« Comme tout le monde, chérie »

Un jour j’étais à Bangalore, dans le centre de l’Inde. Après quelques heures dans la ville, je me sentais si mal que j’ai décidé de prendre le premier train en partance et de le laisser m’emmener, au hasard Balthazar.


Le trajet durait déjà depuis cinq ou six heures, c’était la nuit noire et impossible de m’endormir. Alors je lisais Harry Potter. Je me souviens parfaitement : c’était le moment où Harry est avec Dumbledore dans un genre de grotte souterraine avec un lac. Ils savent qu’il ne faut surtout pas toucher l’eau, sinon des sortes de spectres en sortent. Dumbledore est obligé de boire une coupe remplie de poison qui le rend fou et assoiffé, et Harry doit le gérer pour pas qu’il touche l’eau, le porter, faire avancer la fuc*ing barque et échapper aux zombies.
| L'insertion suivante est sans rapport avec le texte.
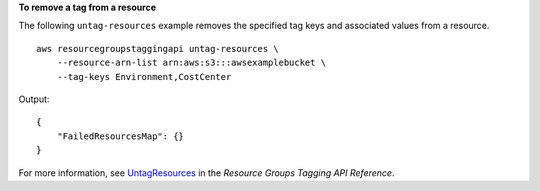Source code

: **To remove a tag from a resource**

The following ``untag-resources`` example removes the specified tag keys and associated values from a resource. ::

    aws resourcegroupstaggingapi untag-resources \
        --resource-arn-list arn:aws:s3:::awsexamplebucket \
        --tag-keys Environment,CostCenter

Output::

    {
        "FailedResourcesMap": {}
    }

For more information, see `UntagResources <https://docs.aws.amazon.com/resourcegroupstagging/latest/APIReference/API_UntagResources.html>`__ in the *Resource Groups Tagging API Reference*.
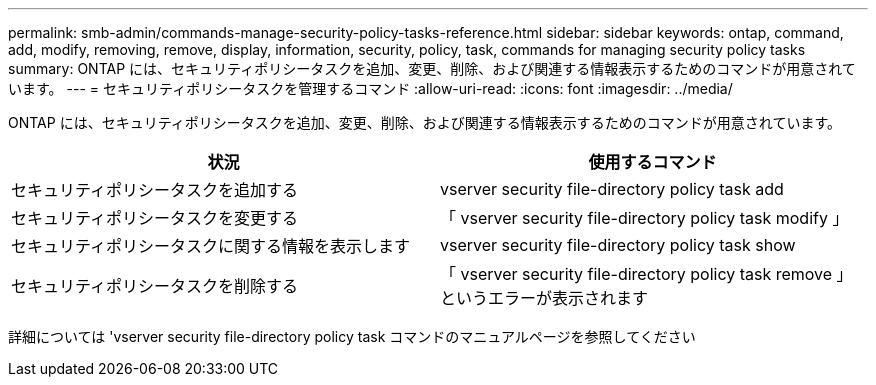 ---
permalink: smb-admin/commands-manage-security-policy-tasks-reference.html 
sidebar: sidebar 
keywords: ontap, command, add, modify, removing, remove, display, information, security, policy, task, commands for managing security policy tasks 
summary: ONTAP には、セキュリティポリシータスクを追加、変更、削除、および関連する情報表示するためのコマンドが用意されています。 
---
= セキュリティポリシータスクを管理するコマンド
:allow-uri-read: 
:icons: font
:imagesdir: ../media/


[role="lead"]
ONTAP には、セキュリティポリシータスクを追加、変更、削除、および関連する情報表示するためのコマンドが用意されています。

|===
| 状況 | 使用するコマンド 


 a| 
セキュリティポリシータスクを追加する
 a| 
vserver security file-directory policy task add



 a| 
セキュリティポリシータスクを変更する
 a| 
「 vserver security file-directory policy task modify 」



 a| 
セキュリティポリシータスクに関する情報を表示します
 a| 
vserver security file-directory policy task show



 a| 
セキュリティポリシータスクを削除する
 a| 
「 vserver security file-directory policy task remove 」というエラーが表示されます

|===
詳細については 'vserver security file-directory policy task コマンドのマニュアルページを参照してください
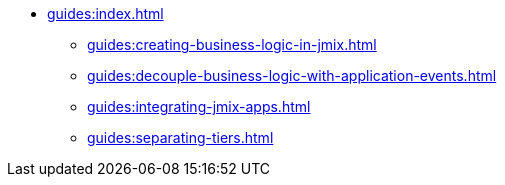 * xref:guides:index.adoc[]
** xref:guides:creating-business-logic-in-jmix.adoc[]
** xref:guides:decouple-business-logic-with-application-events.adoc[]
** xref:guides:integrating-jmix-apps.adoc[]
** xref:guides:separating-tiers.adoc[]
Je lisais ça avec angoisse (en vrai, j’aime pas les livres qui font peur. Harry Potter c’est à peu près mon max niveau polard). Et puis en anglais, ce qui m’obligeait à être particulièrement concentrée. Immergée. Soudain une main apparaît devant moi. Je sursaute. Je lève la tête : un.e transexuel.le indien.ne me fixe d’un regard autoritaire. Une main tendue vers moi, un jeu de grelots dans l’autre, il /elle murmure comme une psalmodie en silence. Je regarde autour de moi. Je réalise que le wagon est quasiment vide – ça n’arrive jamais un wagon de train vide en Inde. Jamais ni avant ni après je n’ai vu ça ! et je remarque la longueur insensée du wagon et sa couleur verdâtre et le froid et la cacophonie des clochettes du groupe de quatre ou cinq hijras*, – comme on les appelle ici.